*** Supplied records ***

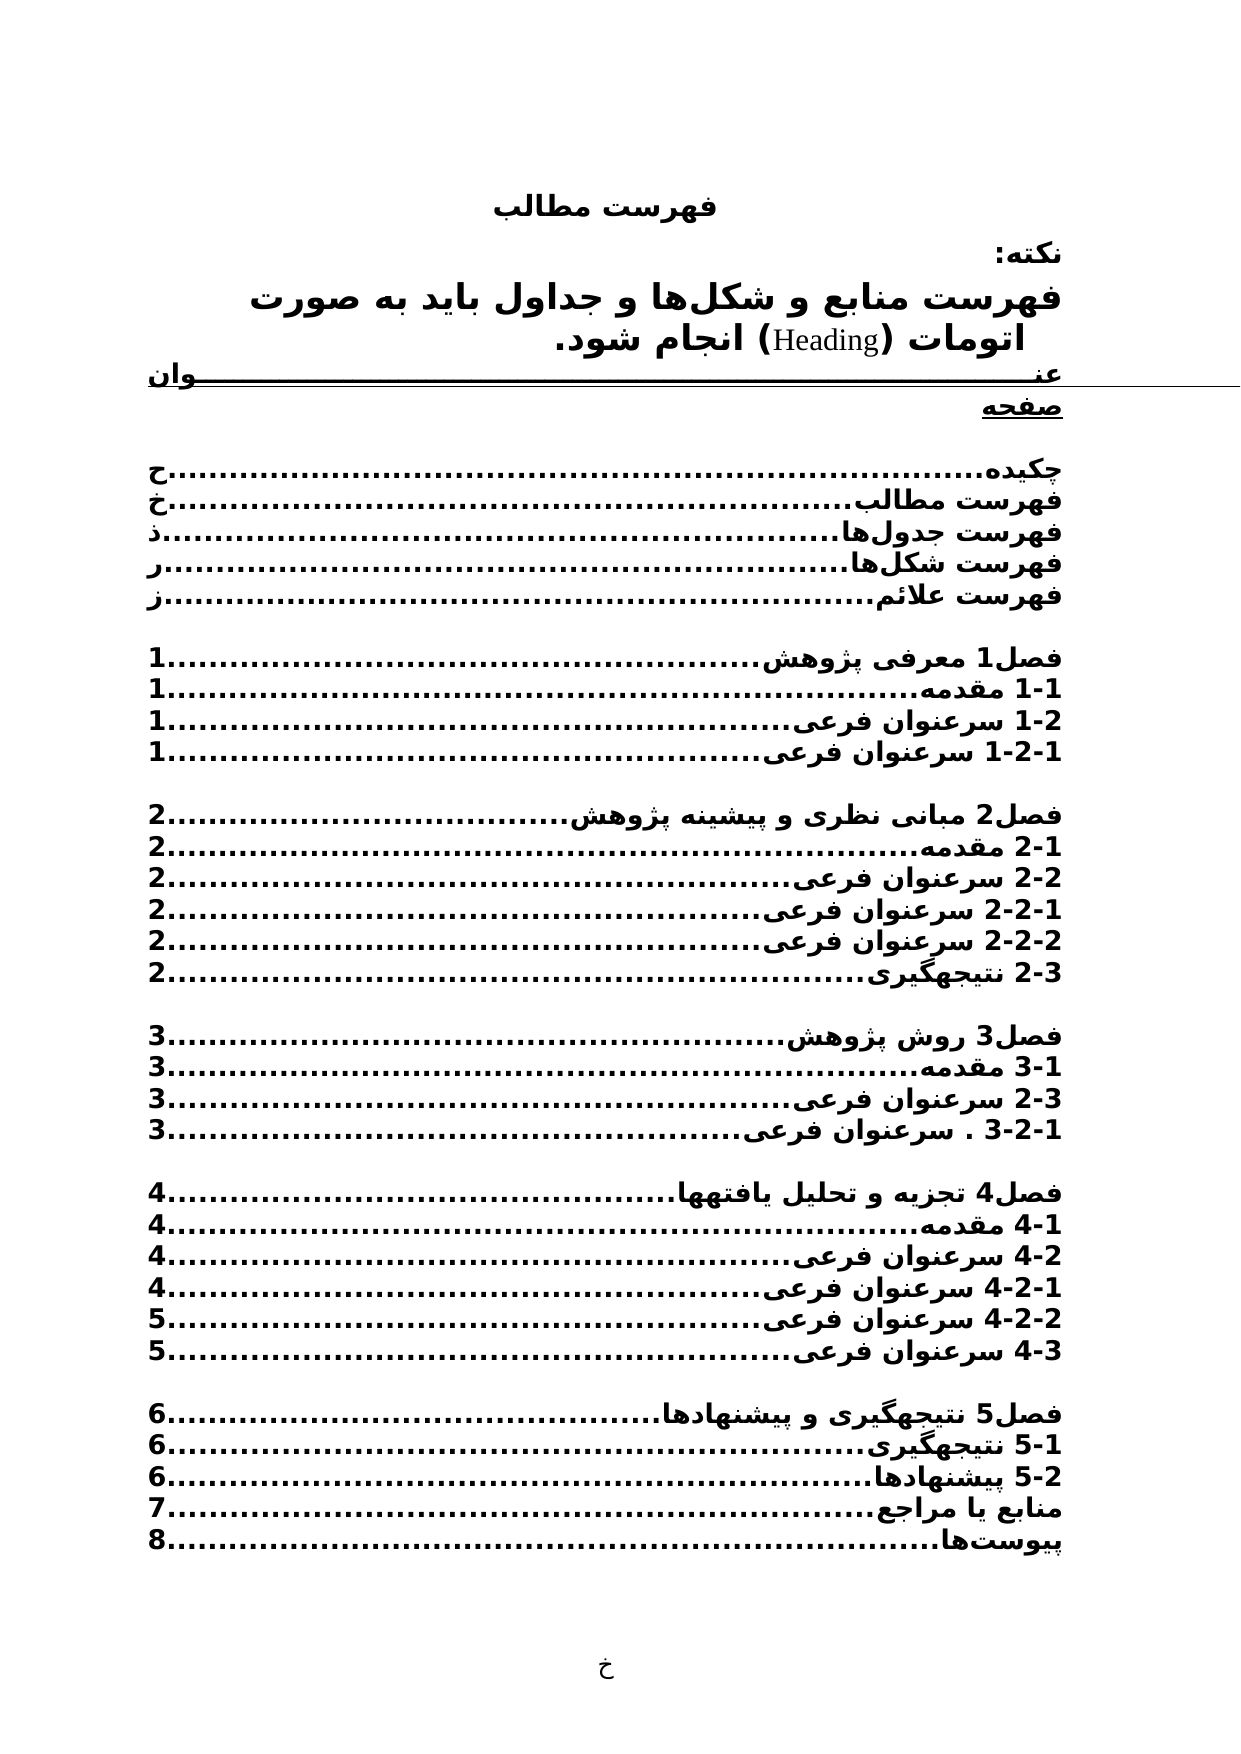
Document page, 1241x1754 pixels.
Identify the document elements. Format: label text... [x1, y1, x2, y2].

text 2-1 مقدمه 2 [148, 831, 1063, 863]
text فصل3 روش پژوهش 3 [148, 1020, 1063, 1052]
text 4-2-1 سرعنوان فرعی 4 [148, 1272, 1063, 1304]
text فصل4 تجزیه و تحلیل یافته‏ها 4 [148, 1177, 1063, 1209]
text 2-2-1 سرعنوان فرعی 2 [148, 894, 1063, 926]
text 4-2 سرعنوان فرعی 4 [148, 1241, 1063, 1272]
text فهرست مطالب [148, 190, 1063, 224]
text چکیده ح‌ [148, 453, 1063, 485]
text 1-1 مقدمه 1 [148, 674, 1063, 705]
text عنوان صفحه [148, 359, 1063, 386]
text منابع یا مراجع 7 [148, 1493, 1063, 1524]
text فهرست جدول‌ها ذ‌ [148, 516, 1063, 548]
text 2-2 سرعنوان فرعی 2 [148, 863, 1063, 894]
text عنوان صفحه [148, 387, 1063, 422]
text فهرست علائم ز‌ [148, 579, 1063, 611]
text فصل2 مبانی نظری و پیشینه پژوهش 2 [148, 799, 1063, 831]
text فهرست منابع و شکل‌ها و جداول باید به صورت اتومات (Heading) انجام شود. [148, 276, 1063, 359]
text 3-1 مقدمه 3 [148, 1052, 1063, 1083]
text 1-2-1 سرعنوان فرعی 1 [148, 737, 1063, 768]
text 5-2 پیشنهادها 6 [148, 1461, 1063, 1493]
text 4-1 مقدمه 4 [148, 1209, 1063, 1241]
text فهرست شکل‌ها ر‌ [148, 548, 1063, 579]
text 3-2-1 . سرعنوان فرعی 3 [148, 1115, 1063, 1146]
text نکته: [148, 236, 1063, 270]
text 4-3 سرعنوان فرعی 5 [148, 1335, 1063, 1367]
text فصل5 نتیجه‏گیری و پیشنهادها 6 [148, 1398, 1063, 1429]
text 2-3 سرعنوان فرعی 3 [148, 1083, 1063, 1115]
text 5-1 نتیجه‏گیری 6 [148, 1429, 1063, 1461]
text 1-2 سرعنوان فرعی 1 [148, 705, 1063, 737]
text 2-3 نتیجه‏گیری 2 [148, 957, 1063, 989]
text 2-2-2 سرعنوان فرعی 2 [148, 926, 1063, 957]
text فهرست مطالب خ‌ [148, 485, 1063, 516]
text فصل1 معرفی پژوهش 1 [148, 642, 1063, 674]
text 4-2-2 سرعنوان فرعی 5 [148, 1304, 1063, 1335]
text پیوست‌ها 8 [148, 1524, 1063, 1556]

*** End of Supplied records ***

● **Your objective**:
This exercise needs every entry retyped exactly, with the pictures removed.

● **Response**:
Document page, 1241x1754 pixels.
Identify the document elements. Format: label text... [x1, y1, x2, y2].

text 2-1 مقدمه 2 [148, 831, 1063, 863]
text فصل3 روش پژوهش 3 [148, 1020, 1063, 1052]
text 4-2-1 سرعنوان فرعی 4 [148, 1272, 1063, 1304]
text فصل4 تجزیه و تحلیل یافته‏ها 4 [148, 1177, 1063, 1209]
text 2-2-1 سرعنوان فرعی 2 [148, 894, 1063, 926]
text 4-2 سرعنوان فرعی 4 [148, 1241, 1063, 1272]
text فهرست مطالب [148, 190, 1063, 224]
text چکیده ح‌ [148, 453, 1063, 485]
text 1-1 مقدمه 1 [148, 674, 1063, 705]
text عنوان صفحه [148, 359, 1063, 386]
text منابع یا مراجع 7 [148, 1493, 1063, 1524]
text فهرست جدول‌ها ذ‌ [148, 516, 1063, 548]
text 2-2 سرعنوان فرعی 2 [148, 863, 1063, 894]
text عنوان صفحه [148, 387, 1063, 422]
text فهرست علائم ز‌ [148, 579, 1063, 611]
text فصل2 مبانی نظری و پیشینه پژوهش 2 [148, 799, 1063, 831]
text فهرست منابع و شکل‌ها و جداول باید به صورت اتومات (Heading) انجام شود. [148, 276, 1063, 359]
text 3-1 مقدمه 3 [148, 1052, 1063, 1083]
text 1-2-1 سرعنوان فرعی 1 [148, 737, 1063, 768]
text 5-2 پیشنهادها 6 [148, 1461, 1063, 1493]
text 4-1 مقدمه 4 [148, 1209, 1063, 1241]
text فهرست شکل‌ها ر‌ [148, 548, 1063, 579]
text 3-2-1 . سرعنوان فرعی 3 [148, 1115, 1063, 1146]
text نکته: [148, 236, 1063, 270]
text 4-3 سرعنوان فرعی 5 [148, 1335, 1063, 1367]
text فصل5 نتیجه‏گیری و پیشنهادها 6 [148, 1398, 1063, 1429]
text 2-3 سرعنوان فرعی 3 [148, 1083, 1063, 1115]
text 5-1 نتیجه‏گیری 6 [148, 1429, 1063, 1461]
text 1-2 سرعنوان فرعی 1 [148, 705, 1063, 737]
text 2-3 نتیجه‏گیری 2 [148, 957, 1063, 989]
text 2-2-2 سرعنوان فرعی 2 [148, 926, 1063, 957]
text فهرست مطالب خ‌ [148, 485, 1063, 516]
text فصل1 معرفی پژوهش 1 [148, 642, 1063, 674]
text 4-2-2 سرعنوان فرعی 5 [148, 1304, 1063, 1335]
text پیوست‌ها 8 [148, 1524, 1063, 1556]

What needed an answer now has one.